YOUR INSTRUCTIONS: Copy out the rows below word for word, starting with the first line and going on through the line that contains "scientific name: Caenurgina erechtea", with that line included.

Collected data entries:
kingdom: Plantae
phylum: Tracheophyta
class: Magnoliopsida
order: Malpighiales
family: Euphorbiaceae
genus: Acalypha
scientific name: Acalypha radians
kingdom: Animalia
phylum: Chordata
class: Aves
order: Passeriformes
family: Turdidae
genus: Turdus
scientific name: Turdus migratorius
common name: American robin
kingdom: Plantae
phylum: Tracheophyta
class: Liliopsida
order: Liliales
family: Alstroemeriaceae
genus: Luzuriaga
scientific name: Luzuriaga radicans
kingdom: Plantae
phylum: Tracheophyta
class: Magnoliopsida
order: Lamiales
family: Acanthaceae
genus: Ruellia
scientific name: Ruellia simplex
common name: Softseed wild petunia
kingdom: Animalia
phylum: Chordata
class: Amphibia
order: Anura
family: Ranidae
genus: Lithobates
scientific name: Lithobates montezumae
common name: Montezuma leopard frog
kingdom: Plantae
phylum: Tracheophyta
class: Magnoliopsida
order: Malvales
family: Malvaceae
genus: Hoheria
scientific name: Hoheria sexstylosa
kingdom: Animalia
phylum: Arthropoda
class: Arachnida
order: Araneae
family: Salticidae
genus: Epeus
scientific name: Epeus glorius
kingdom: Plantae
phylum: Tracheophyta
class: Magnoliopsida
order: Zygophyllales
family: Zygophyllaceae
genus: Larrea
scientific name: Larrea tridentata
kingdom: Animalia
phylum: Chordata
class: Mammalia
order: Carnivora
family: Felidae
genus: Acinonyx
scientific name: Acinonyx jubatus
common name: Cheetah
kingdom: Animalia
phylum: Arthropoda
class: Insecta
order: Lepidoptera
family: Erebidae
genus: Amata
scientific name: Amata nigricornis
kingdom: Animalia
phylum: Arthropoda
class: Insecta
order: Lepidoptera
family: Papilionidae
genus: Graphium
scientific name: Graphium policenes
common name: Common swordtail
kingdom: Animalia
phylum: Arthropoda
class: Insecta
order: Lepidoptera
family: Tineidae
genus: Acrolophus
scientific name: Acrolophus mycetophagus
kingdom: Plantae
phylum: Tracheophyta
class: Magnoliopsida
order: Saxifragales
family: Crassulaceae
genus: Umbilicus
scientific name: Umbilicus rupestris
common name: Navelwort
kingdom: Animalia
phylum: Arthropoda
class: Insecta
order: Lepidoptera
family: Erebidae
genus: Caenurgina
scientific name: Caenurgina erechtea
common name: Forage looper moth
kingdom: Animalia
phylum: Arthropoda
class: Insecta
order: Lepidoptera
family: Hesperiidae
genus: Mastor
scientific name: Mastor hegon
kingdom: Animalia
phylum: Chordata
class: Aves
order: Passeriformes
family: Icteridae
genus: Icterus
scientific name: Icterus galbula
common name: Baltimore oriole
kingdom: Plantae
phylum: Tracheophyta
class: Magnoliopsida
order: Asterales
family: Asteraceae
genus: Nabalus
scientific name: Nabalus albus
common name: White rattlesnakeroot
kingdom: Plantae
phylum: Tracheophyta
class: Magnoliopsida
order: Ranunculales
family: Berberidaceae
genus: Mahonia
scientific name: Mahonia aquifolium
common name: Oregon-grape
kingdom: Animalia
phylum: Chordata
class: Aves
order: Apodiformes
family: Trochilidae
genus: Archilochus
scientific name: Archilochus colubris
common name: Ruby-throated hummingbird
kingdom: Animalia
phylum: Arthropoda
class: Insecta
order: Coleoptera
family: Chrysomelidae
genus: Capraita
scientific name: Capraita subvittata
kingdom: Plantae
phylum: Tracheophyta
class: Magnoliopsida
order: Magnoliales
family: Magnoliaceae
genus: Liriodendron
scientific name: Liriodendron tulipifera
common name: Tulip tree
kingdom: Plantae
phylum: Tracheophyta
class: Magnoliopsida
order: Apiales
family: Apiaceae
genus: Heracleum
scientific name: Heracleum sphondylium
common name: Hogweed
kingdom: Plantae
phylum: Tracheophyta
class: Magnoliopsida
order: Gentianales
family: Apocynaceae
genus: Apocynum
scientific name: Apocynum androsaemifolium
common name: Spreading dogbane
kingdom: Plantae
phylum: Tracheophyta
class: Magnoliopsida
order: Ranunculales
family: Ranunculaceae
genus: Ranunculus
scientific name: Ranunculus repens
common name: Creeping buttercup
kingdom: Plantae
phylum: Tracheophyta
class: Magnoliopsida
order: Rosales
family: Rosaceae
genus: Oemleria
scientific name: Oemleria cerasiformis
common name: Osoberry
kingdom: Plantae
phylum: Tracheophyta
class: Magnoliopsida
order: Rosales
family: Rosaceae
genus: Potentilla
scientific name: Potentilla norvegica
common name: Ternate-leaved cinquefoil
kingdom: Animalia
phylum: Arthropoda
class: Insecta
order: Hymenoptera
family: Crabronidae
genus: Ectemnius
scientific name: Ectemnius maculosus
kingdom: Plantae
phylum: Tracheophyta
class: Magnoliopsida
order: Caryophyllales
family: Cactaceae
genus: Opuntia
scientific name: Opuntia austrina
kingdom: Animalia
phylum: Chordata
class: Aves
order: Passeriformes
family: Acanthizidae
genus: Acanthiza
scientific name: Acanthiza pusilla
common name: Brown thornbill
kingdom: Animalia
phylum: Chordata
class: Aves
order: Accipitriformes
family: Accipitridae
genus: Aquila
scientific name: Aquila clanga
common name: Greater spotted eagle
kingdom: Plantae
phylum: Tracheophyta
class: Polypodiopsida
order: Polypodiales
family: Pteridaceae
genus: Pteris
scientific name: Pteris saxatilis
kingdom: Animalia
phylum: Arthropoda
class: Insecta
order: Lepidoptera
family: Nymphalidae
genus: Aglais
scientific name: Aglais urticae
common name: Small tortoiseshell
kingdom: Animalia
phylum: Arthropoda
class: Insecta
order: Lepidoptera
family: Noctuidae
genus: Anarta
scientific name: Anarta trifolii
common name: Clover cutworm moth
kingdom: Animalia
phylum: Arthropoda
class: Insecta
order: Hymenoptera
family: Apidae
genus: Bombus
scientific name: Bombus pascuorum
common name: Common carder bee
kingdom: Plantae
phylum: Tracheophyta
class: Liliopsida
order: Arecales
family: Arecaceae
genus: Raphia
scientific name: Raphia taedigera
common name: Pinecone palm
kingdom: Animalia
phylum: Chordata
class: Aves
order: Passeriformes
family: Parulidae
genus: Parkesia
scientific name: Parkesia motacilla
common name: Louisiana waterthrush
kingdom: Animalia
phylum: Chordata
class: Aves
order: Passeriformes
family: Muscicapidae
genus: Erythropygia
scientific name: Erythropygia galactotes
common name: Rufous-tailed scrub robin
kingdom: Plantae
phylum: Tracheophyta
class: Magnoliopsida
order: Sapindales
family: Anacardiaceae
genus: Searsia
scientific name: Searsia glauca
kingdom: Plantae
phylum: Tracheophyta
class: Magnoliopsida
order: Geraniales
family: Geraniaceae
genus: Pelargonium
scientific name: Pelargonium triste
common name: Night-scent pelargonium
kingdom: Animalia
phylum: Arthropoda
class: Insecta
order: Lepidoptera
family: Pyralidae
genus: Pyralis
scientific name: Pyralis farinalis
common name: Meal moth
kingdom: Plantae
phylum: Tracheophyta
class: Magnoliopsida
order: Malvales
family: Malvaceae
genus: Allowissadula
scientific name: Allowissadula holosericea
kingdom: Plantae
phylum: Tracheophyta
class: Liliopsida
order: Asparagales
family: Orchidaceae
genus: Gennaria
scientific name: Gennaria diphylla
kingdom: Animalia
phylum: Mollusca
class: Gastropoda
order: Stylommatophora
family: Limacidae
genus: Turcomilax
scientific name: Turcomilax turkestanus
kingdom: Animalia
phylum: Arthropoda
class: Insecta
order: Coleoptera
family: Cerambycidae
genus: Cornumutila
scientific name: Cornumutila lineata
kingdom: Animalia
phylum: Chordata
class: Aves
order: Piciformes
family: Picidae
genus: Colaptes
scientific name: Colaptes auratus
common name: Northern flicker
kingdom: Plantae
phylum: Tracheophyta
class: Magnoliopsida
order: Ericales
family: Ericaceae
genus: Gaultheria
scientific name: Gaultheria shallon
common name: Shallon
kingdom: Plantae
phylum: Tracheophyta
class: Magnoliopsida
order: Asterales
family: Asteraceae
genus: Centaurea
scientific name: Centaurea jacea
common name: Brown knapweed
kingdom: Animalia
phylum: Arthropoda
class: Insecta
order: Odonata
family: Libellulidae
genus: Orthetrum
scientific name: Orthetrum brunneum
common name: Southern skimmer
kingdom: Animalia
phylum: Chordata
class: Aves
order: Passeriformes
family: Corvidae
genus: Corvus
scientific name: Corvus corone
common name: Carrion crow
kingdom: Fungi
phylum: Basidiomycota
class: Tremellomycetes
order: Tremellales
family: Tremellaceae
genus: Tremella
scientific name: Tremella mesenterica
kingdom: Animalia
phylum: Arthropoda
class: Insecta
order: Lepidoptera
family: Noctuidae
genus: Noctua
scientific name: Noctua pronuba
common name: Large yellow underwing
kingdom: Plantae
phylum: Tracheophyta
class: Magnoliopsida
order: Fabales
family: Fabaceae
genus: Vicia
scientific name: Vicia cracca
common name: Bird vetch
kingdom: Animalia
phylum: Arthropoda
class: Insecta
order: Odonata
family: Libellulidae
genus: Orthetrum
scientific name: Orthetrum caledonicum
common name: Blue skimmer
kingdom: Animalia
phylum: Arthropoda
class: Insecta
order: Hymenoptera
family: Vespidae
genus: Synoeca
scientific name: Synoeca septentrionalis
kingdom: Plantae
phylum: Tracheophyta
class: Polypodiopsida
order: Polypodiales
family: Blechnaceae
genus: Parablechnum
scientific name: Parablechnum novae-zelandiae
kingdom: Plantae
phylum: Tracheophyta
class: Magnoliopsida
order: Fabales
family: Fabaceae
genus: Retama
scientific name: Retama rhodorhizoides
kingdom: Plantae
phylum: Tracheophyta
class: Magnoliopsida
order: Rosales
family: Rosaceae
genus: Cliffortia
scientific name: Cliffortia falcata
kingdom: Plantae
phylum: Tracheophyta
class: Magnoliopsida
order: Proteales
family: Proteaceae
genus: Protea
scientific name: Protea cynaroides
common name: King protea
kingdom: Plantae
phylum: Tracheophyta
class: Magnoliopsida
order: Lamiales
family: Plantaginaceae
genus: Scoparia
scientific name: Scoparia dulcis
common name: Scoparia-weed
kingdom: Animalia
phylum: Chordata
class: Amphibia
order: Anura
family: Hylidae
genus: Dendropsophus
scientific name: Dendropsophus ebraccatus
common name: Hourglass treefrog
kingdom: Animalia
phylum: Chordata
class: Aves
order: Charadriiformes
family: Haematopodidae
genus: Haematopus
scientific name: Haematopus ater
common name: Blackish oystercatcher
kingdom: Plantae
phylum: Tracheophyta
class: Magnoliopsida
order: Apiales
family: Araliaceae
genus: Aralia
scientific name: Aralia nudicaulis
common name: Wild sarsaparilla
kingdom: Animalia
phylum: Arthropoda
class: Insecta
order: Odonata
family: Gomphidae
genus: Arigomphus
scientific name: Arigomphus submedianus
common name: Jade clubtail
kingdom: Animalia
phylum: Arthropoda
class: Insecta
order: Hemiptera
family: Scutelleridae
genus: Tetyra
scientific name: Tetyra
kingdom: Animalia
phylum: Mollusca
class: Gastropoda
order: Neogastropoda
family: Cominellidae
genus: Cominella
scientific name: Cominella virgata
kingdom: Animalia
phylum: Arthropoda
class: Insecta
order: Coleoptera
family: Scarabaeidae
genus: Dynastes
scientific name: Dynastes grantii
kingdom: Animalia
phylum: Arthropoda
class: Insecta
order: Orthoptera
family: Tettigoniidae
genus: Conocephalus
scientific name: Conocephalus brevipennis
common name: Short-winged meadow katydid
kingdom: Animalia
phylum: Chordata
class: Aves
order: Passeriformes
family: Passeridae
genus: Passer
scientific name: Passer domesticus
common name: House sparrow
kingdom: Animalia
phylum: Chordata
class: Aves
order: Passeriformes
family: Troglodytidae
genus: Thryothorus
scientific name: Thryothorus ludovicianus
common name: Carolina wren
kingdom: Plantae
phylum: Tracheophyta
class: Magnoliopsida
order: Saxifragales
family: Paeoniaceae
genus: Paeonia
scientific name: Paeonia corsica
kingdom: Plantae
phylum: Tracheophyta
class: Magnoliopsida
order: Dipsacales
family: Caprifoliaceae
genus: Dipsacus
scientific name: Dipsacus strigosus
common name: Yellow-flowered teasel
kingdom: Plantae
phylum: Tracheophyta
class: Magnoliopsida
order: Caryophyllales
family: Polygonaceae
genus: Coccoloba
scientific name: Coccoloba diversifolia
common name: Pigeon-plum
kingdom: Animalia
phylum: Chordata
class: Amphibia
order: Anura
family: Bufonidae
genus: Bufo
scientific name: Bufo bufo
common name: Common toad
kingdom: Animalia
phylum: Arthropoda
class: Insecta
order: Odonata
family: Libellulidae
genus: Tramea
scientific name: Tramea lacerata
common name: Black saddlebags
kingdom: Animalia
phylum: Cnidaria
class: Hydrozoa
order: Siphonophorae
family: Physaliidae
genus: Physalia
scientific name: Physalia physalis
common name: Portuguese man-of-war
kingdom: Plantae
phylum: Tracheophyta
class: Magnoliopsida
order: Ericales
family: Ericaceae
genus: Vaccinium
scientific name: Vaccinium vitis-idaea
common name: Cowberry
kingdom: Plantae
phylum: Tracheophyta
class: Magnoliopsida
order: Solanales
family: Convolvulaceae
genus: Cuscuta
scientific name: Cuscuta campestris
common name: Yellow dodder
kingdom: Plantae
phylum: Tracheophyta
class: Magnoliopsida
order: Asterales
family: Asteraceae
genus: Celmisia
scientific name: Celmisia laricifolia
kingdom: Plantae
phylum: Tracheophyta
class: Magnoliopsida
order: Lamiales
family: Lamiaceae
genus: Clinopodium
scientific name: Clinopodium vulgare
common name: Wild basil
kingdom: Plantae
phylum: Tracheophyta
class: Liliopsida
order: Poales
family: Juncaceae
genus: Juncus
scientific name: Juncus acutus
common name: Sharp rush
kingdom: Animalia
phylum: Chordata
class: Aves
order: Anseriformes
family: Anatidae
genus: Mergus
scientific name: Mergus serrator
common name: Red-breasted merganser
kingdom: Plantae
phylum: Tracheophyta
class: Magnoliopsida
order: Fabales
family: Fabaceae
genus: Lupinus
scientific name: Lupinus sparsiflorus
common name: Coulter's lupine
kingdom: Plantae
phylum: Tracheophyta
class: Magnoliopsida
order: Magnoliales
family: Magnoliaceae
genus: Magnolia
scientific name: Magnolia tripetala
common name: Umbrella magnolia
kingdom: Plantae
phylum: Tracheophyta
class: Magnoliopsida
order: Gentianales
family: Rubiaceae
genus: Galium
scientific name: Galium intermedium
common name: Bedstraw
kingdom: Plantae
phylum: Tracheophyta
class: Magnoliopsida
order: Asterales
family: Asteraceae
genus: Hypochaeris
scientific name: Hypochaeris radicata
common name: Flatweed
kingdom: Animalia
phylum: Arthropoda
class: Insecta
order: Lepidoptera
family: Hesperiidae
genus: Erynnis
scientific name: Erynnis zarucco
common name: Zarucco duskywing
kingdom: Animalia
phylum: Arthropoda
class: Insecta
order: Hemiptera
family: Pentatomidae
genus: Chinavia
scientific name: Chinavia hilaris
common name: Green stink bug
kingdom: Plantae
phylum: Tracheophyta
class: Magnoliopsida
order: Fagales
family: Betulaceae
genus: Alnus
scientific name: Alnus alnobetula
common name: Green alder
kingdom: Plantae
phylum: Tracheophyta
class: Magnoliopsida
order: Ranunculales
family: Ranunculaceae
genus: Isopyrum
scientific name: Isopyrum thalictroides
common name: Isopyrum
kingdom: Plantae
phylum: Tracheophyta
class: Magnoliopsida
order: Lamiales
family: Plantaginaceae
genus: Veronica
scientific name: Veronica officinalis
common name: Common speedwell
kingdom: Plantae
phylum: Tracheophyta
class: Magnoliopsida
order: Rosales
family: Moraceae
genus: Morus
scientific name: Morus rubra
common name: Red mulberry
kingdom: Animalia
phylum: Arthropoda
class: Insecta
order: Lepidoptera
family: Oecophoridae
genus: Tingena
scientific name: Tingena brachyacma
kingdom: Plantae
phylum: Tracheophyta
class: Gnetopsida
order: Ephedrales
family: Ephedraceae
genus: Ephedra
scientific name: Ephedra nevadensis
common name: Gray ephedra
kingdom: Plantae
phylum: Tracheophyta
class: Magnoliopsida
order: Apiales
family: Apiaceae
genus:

THE RESPONSE:
kingdom: Plantae
phylum: Tracheophyta
class: Magnoliopsida
order: Malpighiales
family: Euphorbiaceae
genus: Acalypha
scientific name: Acalypha radians
kingdom: Animalia
phylum: Chordata
class: Aves
order: Passeriformes
family: Turdidae
genus: Turdus
scientific name: Turdus migratorius
common name: American robin
kingdom: Plantae
phylum: Tracheophyta
class: Liliopsida
order: Liliales
family: Alstroemeriaceae
genus: Luzuriaga
scientific name: Luzuriaga radicans
kingdom: Plantae
phylum: Tracheophyta
class: Magnoliopsida
order: Lamiales
family: Acanthaceae
genus: Ruellia
scientific name: Ruellia simplex
common name: Softseed wild petunia
kingdom: Animalia
phylum: Chordata
class: Amphibia
order: Anura
family: Ranidae
genus: Lithobates
scientific name: Lithobates montezumae
common name: Montezuma leopard frog
kingdom: Plantae
phylum: Tracheophyta
class: Magnoliopsida
order: Malvales
family: Malvaceae
genus: Hoheria
scientific name: Hoheria sexstylosa
kingdom: Animalia
phylum: Arthropoda
class: Arachnida
order: Araneae
family: Salticidae
genus: Epeus
scientific name: Epeus glorius
kingdom: Plantae
phylum: Tracheophyta
class: Magnoliopsida
order: Zygophyllales
family: Zygophyllaceae
genus: Larrea
scientific name: Larrea tridentata
kingdom: Animalia
phylum: Chordata
class: Mammalia
order: Carnivora
family: Felidae
genus: Acinonyx
scientific name: Acinonyx jubatus
common name: Cheetah
kingdom: Animalia
phylum: Arthropoda
class: Insecta
order: Lepidoptera
family: Erebidae
genus: Amata
scientific name: Amata nigricornis
kingdom: Animalia
phylum: Arthropoda
class: Insecta
order: Lepidoptera
family: Papilionidae
genus: Graphium
scientific name: Graphium policenes
common name: Common swordtail
kingdom: Animalia
phylum: Arthropoda
class: Insecta
order: Lepidoptera
family: Tineidae
genus: Acrolophus
scientific name: Acrolophus mycetophagus
kingdom: Plantae
phylum: Tracheophyta
class: Magnoliopsida
order: Saxifragales
family: Crassulaceae
genus: Umbilicus
scientific name: Umbilicus rupestris
common name: Navelwort
kingdom: Animalia
phylum: Arthropoda
class: Insecta
order: Lepidoptera
family: Erebidae
genus: Caenurgina
scientific name: Caenurgina erechtea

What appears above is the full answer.